Write the data out again exactly, with no pictures.

-*-

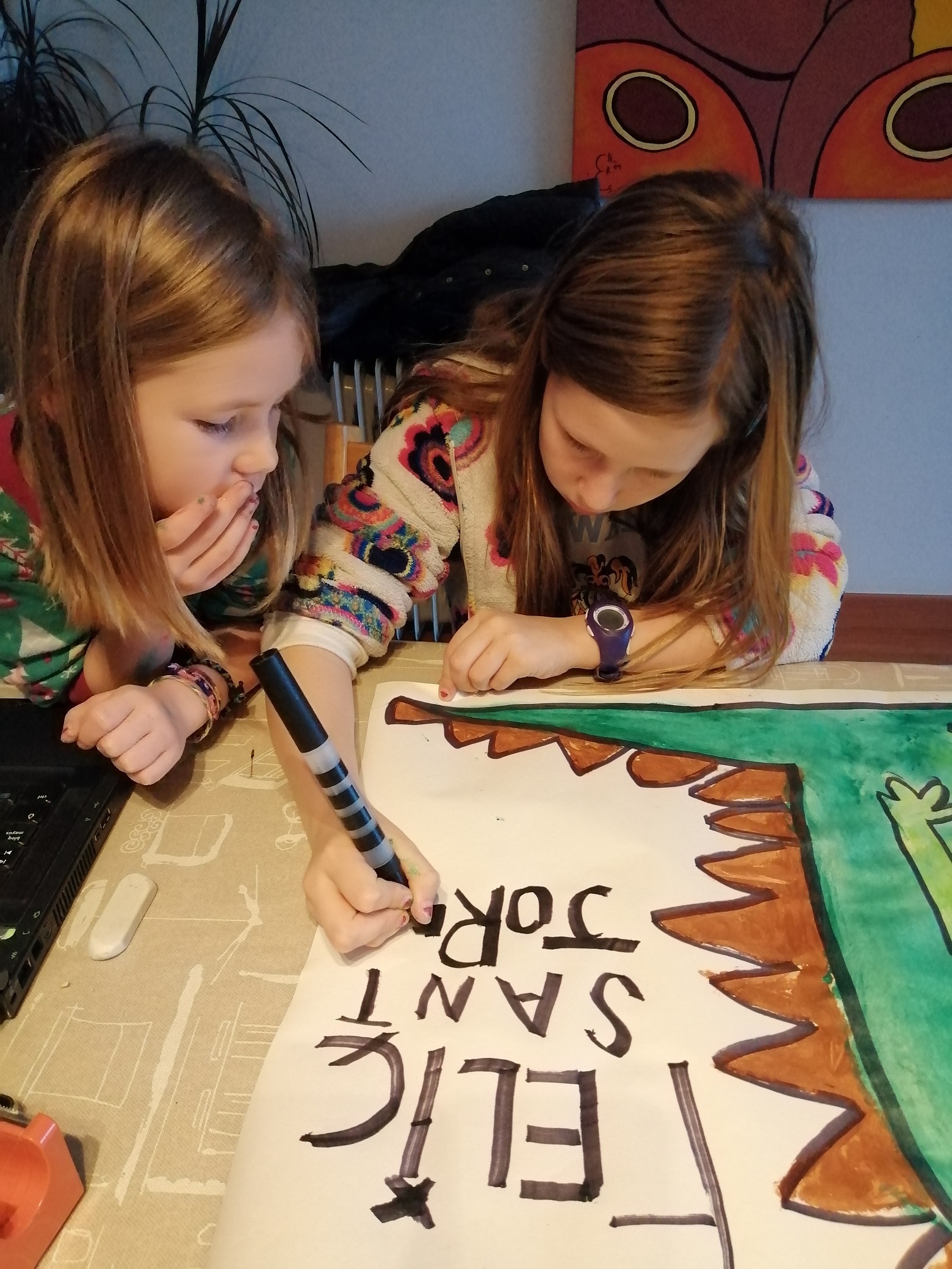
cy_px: 634
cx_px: 476
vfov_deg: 67.3
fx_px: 953
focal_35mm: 26
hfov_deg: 53.1
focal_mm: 3.62
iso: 640
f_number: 1.8
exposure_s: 1/120
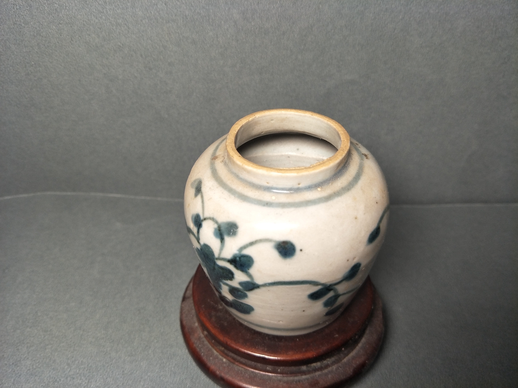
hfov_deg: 71.6
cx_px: 259
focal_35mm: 24
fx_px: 359
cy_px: 194
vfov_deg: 56.8
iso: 91
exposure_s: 1/50
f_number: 1.7
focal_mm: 4.1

-*-

**TASK OUTPUT**:
cy_px: 634
cx_px: 476
vfov_deg: 67.3
fx_px: 953
focal_35mm: 26
hfov_deg: 53.1
focal_mm: 3.62
iso: 640
f_number: 1.8
exposure_s: 1/120
hfov_deg: 71.6
cx_px: 259
focal_35mm: 24
fx_px: 359
cy_px: 194
vfov_deg: 56.8
iso: 91
exposure_s: 1/50
f_number: 1.7
focal_mm: 4.1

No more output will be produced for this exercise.